History of the UK Semi-Conductor Industry and can we learn from it?
This blog post aims to give an overview of the history of semi-conductors and computer industry in the UK. So no all topics and areas will be covered. It will have a focus on the parts I find most interesting. So if you are looking for a detailed history this is not the place. It will use the overview to give ideas of what we could do to better prepare ourselves for the future and current challenges we are facing.
In the UK, many of the early computer projects benefited from technological developments at the three Second World War R&D centres of excellence, namely: Bletchley Park, the Telecommunications Research Establishment and the Admiralty Signal Establishment. Leading scientists and engineers from these centres formed the nucleus of most UK computer design groups in the late 1940s.
The world's first commercially available computer was the Ferranti Mark I, delivered in February 1951 and based on a Manchester University prototype.

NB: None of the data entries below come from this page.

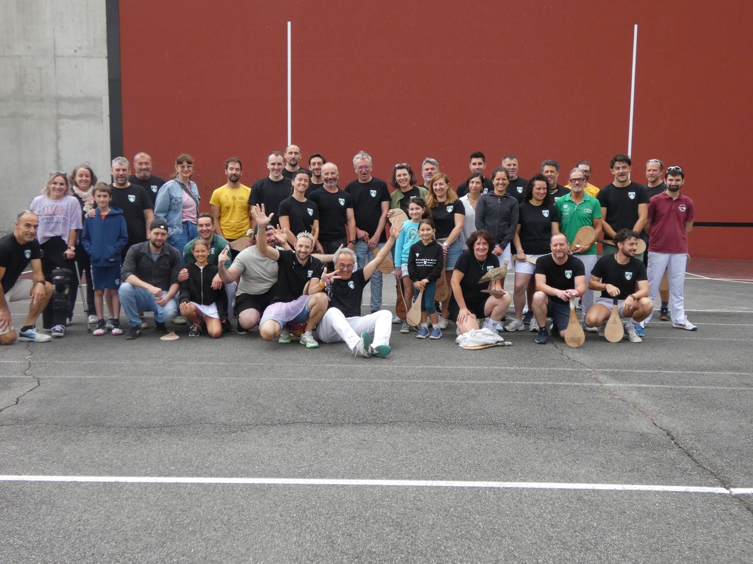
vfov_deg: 40.7
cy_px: 282
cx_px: 376
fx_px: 761
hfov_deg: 52.6
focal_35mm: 35
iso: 160
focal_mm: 6.2
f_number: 3.4
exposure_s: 1/250
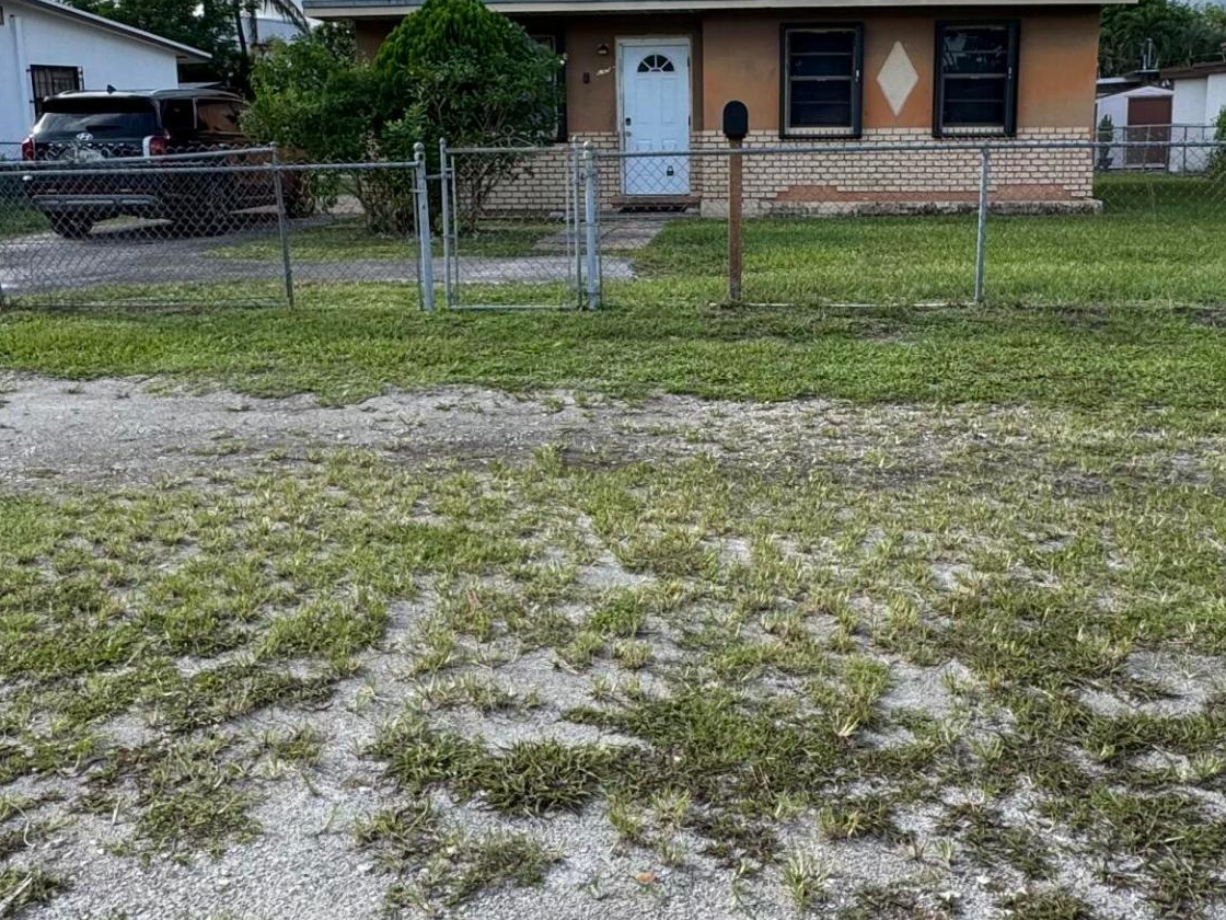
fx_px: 1275
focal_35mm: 36
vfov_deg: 39.5
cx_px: 689
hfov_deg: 51.2
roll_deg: +0.4
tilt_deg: -11.0
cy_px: 379
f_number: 2.2
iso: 40
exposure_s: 1/578
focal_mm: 2.22
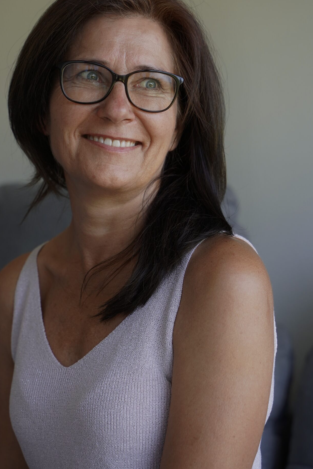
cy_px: 198
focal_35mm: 104
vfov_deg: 19.6
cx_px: 117
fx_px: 1356
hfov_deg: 13.2
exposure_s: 1/160
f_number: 4
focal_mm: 75
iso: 500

The first computer to undertake business data processing was probably LEO (Lyons Electronic Office), based on the design of the Cambridge University EDSAC. LEO ran its first simple clerical program in April 1951.
The market was slow to take off. Most of the pioneering digital computers were, by modern standards, rather large, expensive and unreliable. Most could only be programmed in machine code. Manufacturers provided very little software.
In the early 1950s, analogue computers were preferred, over digital computers, for many applications where speed and compactness were required. Examples are areas such as defence and process control. In the business world, electro-mechanical punched-card equipment was the tried and trusted means for office data processing in commercial enterprises.
Ina collaboration between the Royal Signals & Radar Establishment (RSRE) and Plessey Semiconductors they worked to produce the world’s first model of an Integrated Circuit (IC) for the 1957 International Symposium on Components in Malvern, Worcestershire – a year before Texas Instruments made the chip that was eventually patented as the world’s first IC.
In the 1960s the UK Government funnelled money into Marconi-Elliott Microelectronics, Plessey Semiconductors and Ferranti Semiconductors. In 1967 it gave Elliott Automation a contract to install a metal–oxide–semiconductor (MOS) process (a year before Intel was founded expressly to develop MOS). Government money for chip research was $8m in 1968 – about a third as much as the American government was spending.
However, a Government-sponsored reorganisation of the UK electronics industry in the late 1960s saw mergers between GEC, AEI and English Electric, which had severe repercussions on the UK microelectronics industry. In 1968, the UK’s most successfully enduring semiconductor company, CML Microcircuits of Essex was founded and is still flourishing, making consumer and communications ICs, today.
Seven years later GEC tried to get back into the standard IC business via a joint venture with Fairchild. The venture was abandoned after Fairchild was taken over by the French company Schlumberger.